O clã Jishin possuía poucos membros e viviam de colheita. A afinidade deles é com o elemento terra e podem proporcionar terremotos ou avalanches com enorme facilidade. Seu território era do outro lado dos Hariken's e ambos tinham uma boa convivência. Ao se transformarem, tornam-se dragões de coloração acinzentada e suas escamas são repletas de espinhos.
Por final, havia o clã Eien no hono e é conhecido como o mais perigoso dentre eles. Com uma personalidade forte, os draconianos que moram nessa região possuem incríveis habilidades em lutas corporais e podem queimar seus oponentes com facilidade por dominarem o elemento fogo. Na forma dragão, mostram toda sua graciosidade com escamas cintilantes vermelhas e enormes asas da mesma cor. Os membros desse clã são difíceis de lidar por causa do seu temperamento agressivo, mas também são pessoas justas e honestas pois seguem à finco o código de guerreiros – um conjunto de regras criadas por eles mesmos para organizar a sociedade.

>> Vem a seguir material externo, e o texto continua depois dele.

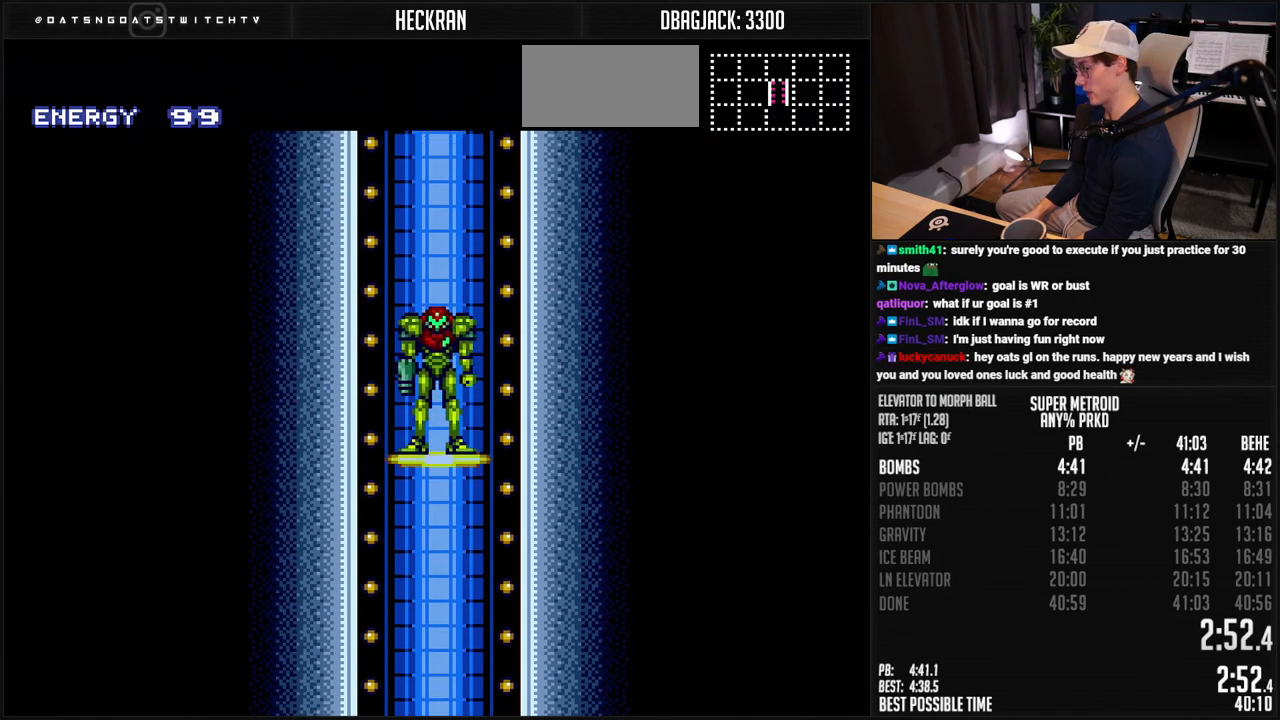
{"buttons": ["B"], "events": []}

Os quatro clãs viviam lado à lado, coexistindo em completa harmonia por causa do Reino Kami no doragon. Ele ficava no centro, comandado pelo Rei Ruschel. Um homem de sabedoria e compromisso inigualável, cuidando para que todos os clãs e seu território possuíssem riquezas e recursos em abundância. Ruschel é um draconiano de uma raça especial, chamada Raitosukeru, descendentes de dragões divinos que dominam o elemento Luz.

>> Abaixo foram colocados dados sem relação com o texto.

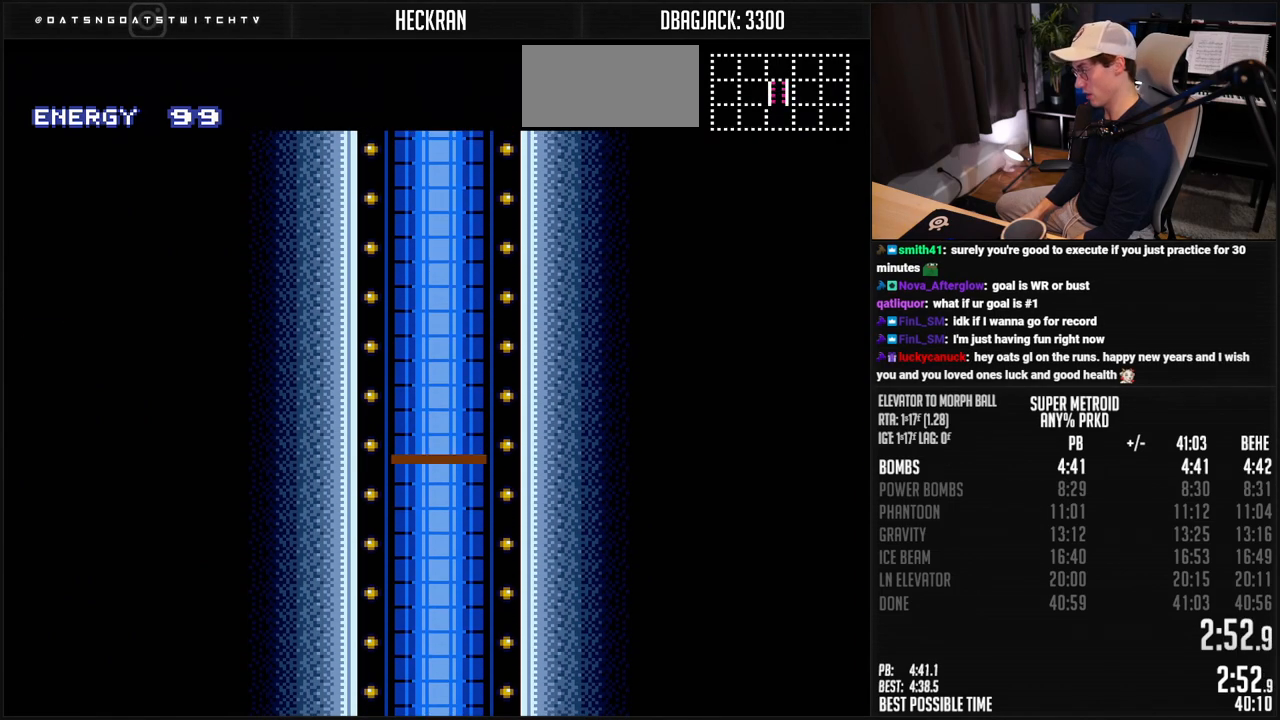
{"buttons": ["B"], "events": []}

Além deles, possuíam a sexta e última raça, Dakuu okazu. Esse tipo de dragão existia entre as trevas, causando a guerra entre os reinos e sendo responsáveis por a exterminação de diversas raças. Uma luta entre eles e os Raitosukeru's ocasionou grandes perdas para ambos os lados, mas os dragões de Luz saíram vitoriosos. Desde então, a raça derrotada perdeu sua existência conforme os anos se passaram e dizem que foram extintos. Em contrapartida, os Raitosukeru's perderam quase todos da sua espécie, restando somente um casal. Eles tiveram uma linda filha, responsável por ser a sucessora de sua raça.
A morte da esposa de Ruschel abalou todo o Reino Kami no doragon, principalmente porque ela morreu aos poucos devido a uma misteriosa doença. Entrando em desespero, o rei fez de tudo para proteger sua filha mas, certo dia, ela foi raptada por um membro das bruxas e sumiu para sempre – pelo menos, era o que as lendas diziam.

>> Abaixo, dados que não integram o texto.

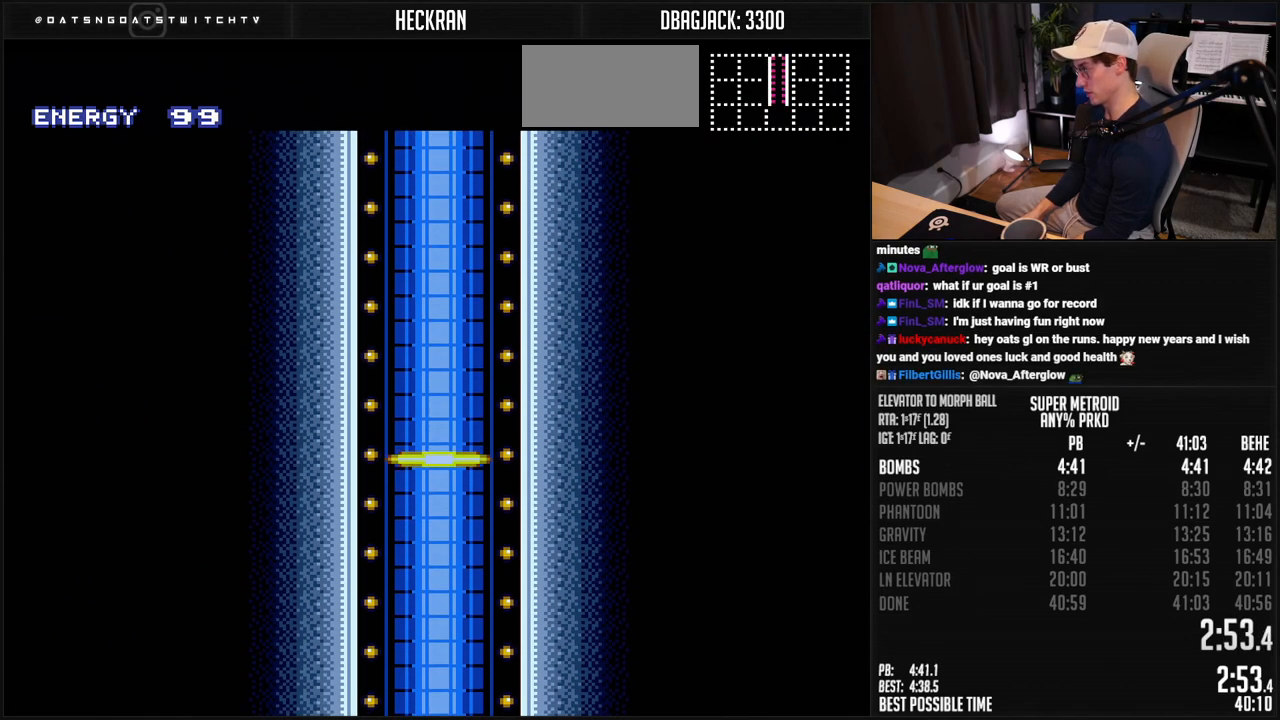
{"buttons": ["B"], "events": []}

Porém, alguns anos depois, Ruschel anunciou em público que sua filha ainda estava viva e somente um draconiano de bom coração poderia salvá-la da torre onde se encontrava presa. Foram várias tentativas de chegar até o local, mas o número de mortes só aumentava. Todos os anos, os clãs mandavam um de seus melhores guerreiros para entrar nessa jornada. Como sempre, eles falhavam e morriam antes mesmo de poderem retornar para suas casas. Esse ano, quatro nobres guerreiros estavam dispostos a arriscar suas vidas pela princesa e protegerem todo o reino.
Afinal, se um dia os dragões das trevas voltarem e a espécie da luz estiver extinta, o mundo entrará em colapso e todos os reinos serão sucumbidos ao sofrimento eterno.
— Os guerreiros chegaram, meu senhor. — Anunciava um servo, mantendo a cabeça baixa e os joelhos ao chão.
— Chame-os imediatamente, Parvalon. — Ele dizia com autoridade.
O servo apenas assentia com a cabeça, saindo em passos apressados para fora da sala. O rei batia inquietamente o anel de ouro sobre o braço do trono da mesma propriedade. Os cabelos brancos pelo tempo caíam majestosamente sobre seu rosto, onde havia uma barba para fazer. Os olhos azuis dele analisavam os quatro rapazes que adentravam o salão real. Em um solavanco, o homem ficava de pé e abria os braços enquanto dizia:
— Bem vindos, nobres guerreiros. Sei que foram escolhidos aqui por suas incríveis habilidades e também imagino que já saibam o motivo de estarem nessa missão.
Os quatros concordavam com a cabeça, permitindo que o rei prosseguisse.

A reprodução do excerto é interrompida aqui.